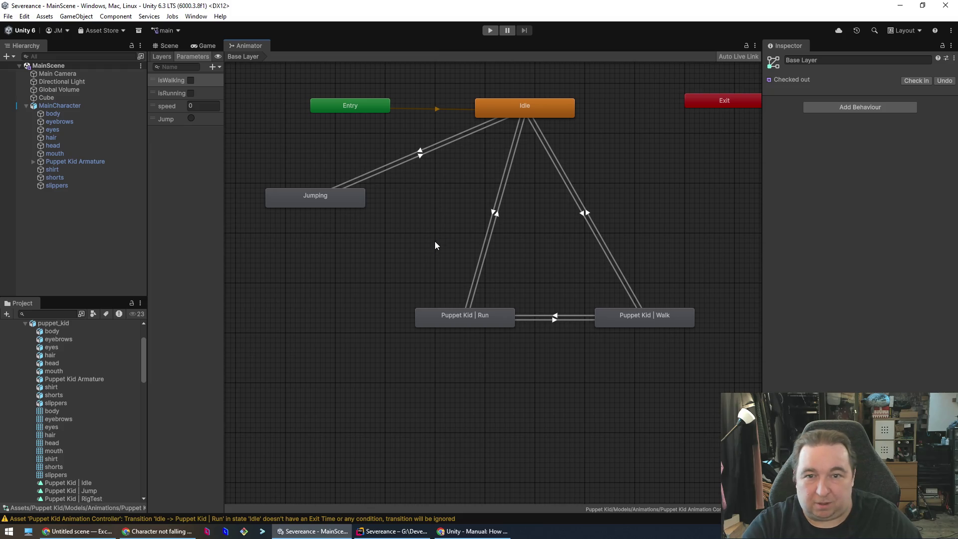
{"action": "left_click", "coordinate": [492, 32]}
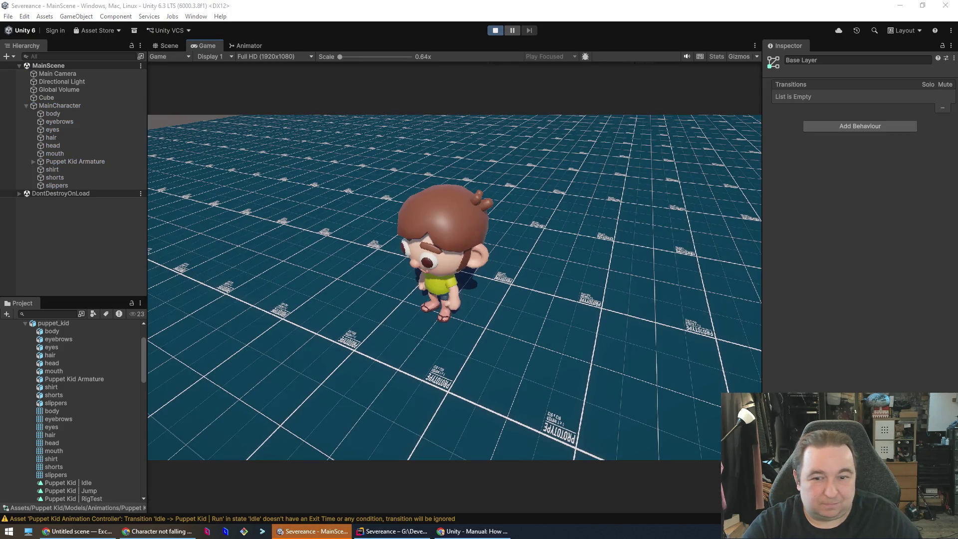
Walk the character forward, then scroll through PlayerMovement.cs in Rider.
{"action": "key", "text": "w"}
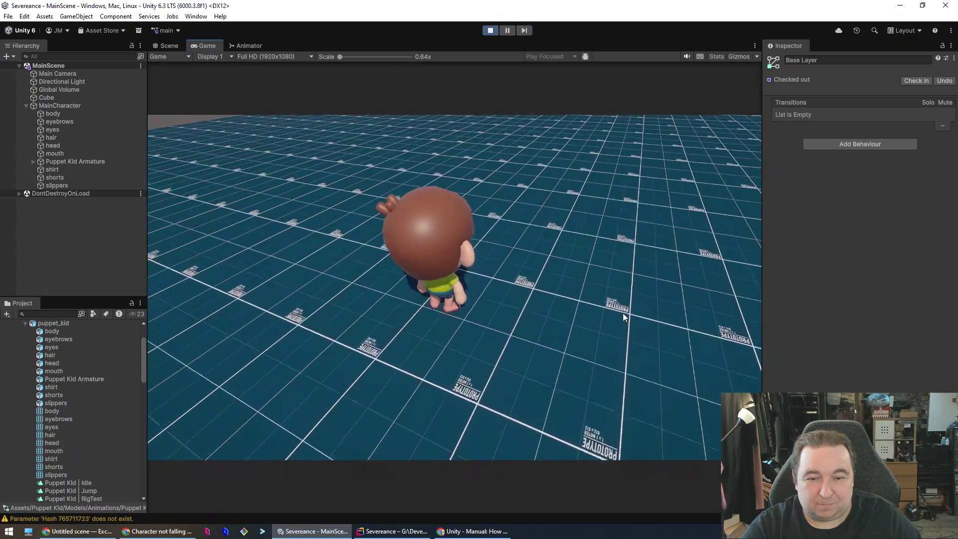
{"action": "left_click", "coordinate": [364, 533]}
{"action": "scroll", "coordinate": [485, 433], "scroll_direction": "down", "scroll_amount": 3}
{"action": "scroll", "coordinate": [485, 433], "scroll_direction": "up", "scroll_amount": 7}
* * *
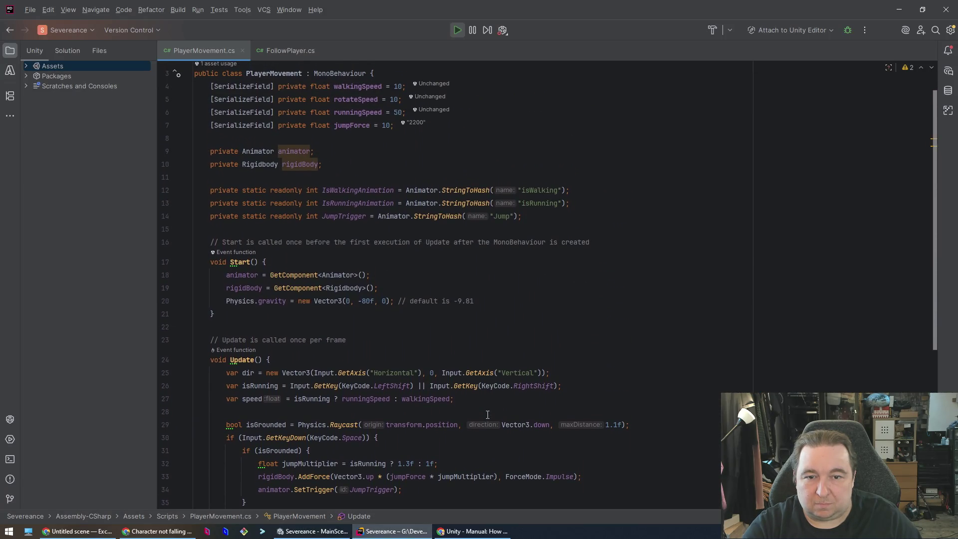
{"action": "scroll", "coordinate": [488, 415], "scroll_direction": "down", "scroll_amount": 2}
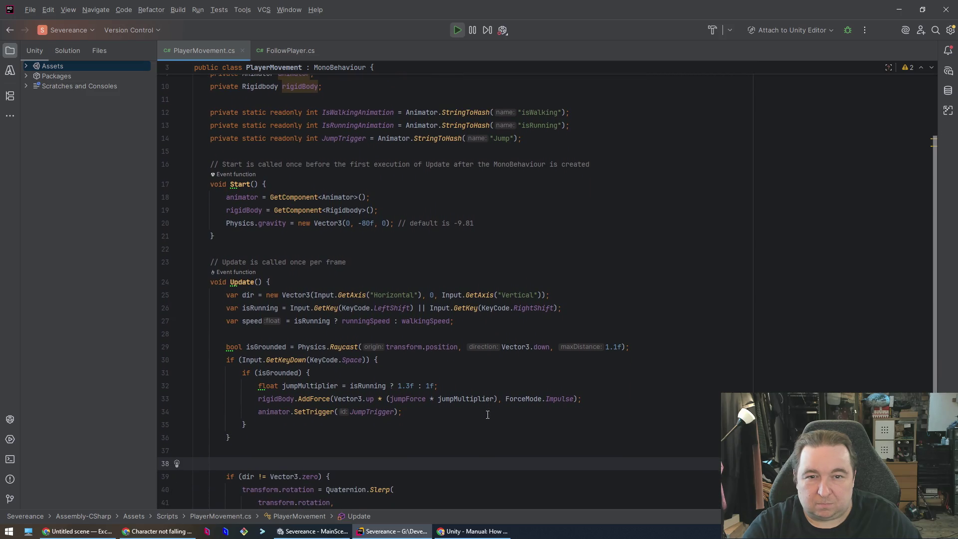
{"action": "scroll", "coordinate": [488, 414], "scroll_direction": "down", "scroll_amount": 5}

> Description of the task: Using the records above, list each line that includes "down".

> Expected answer:
{"action": "scroll", "coordinate": [485, 433], "scroll_direction": "down", "scroll_amount": 3}
{"action": "scroll", "coordinate": [488, 415], "scroll_direction": "down", "scroll_amount": 2}
{"action": "scroll", "coordinate": [488, 414], "scroll_direction": "down", "scroll_amount": 5}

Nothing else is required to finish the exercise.